INSTRUCTIONS FOR THE TASK
According to the artist's notes below, why was Malevich used instead of Leger? Answer in one to three sentences.

** Opening SUPPLIED TEXT block **

The interior: Gustave Caillebotte, The Floor-Scrapers, 1875. Musee d'Orsay, Paris.
| Artist's Notes
Cubist Collection
Caillebotte's men scraping a floor extending the height of the walls. The table with black bust is taken from a still life by Georges Braque, but the bust is Picasso's. The balloon-like figure is a Picasso bather, carefully placed behind the Braque to give space and a feeling of pile-up. "Women Working with Buckets" by Malevich makes a general texture of cylinders which often show up in cubist texture. I found it more daring to use Malevich instead of Leger because there is more clutter. The easel is mine, it's here in the studio, and below is a Picasso still life with David Hockney chairs repeated. The lower and larger still life with black pear shapes is from Juan Gris and the blue musical instrument is Ozenfant. (Unpublished notebook entry, 1995)

** Closing SUPPLIED TEXT block **
** Opening MATERIAL SUPPLIED block **

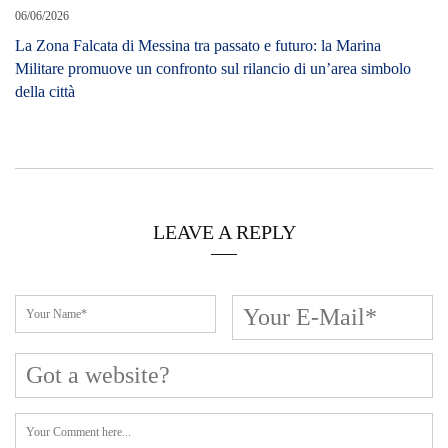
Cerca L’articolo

** Closing MATERIAL SUPPLIED block **
** Opening MATERIAL SUPPLIED block **

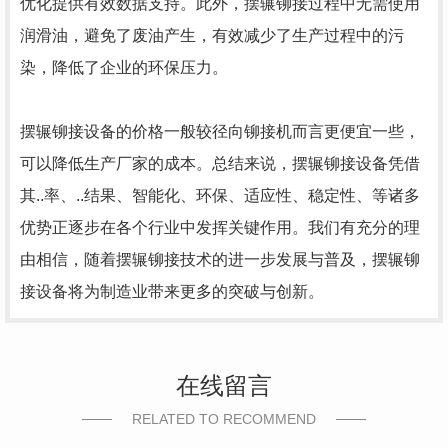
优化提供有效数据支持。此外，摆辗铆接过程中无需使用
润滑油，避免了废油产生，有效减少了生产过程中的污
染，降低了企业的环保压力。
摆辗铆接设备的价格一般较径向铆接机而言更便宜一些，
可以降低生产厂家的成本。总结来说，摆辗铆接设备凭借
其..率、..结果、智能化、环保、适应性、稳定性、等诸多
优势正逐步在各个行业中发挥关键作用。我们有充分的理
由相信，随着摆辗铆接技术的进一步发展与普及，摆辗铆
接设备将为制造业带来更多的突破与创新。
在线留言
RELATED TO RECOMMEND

** Closing MATERIAL SUPPLIED block **

WRITTEN SOLUTION
The artist found it more daring to use Malevich instead of Leger because Malevich brings more clutter.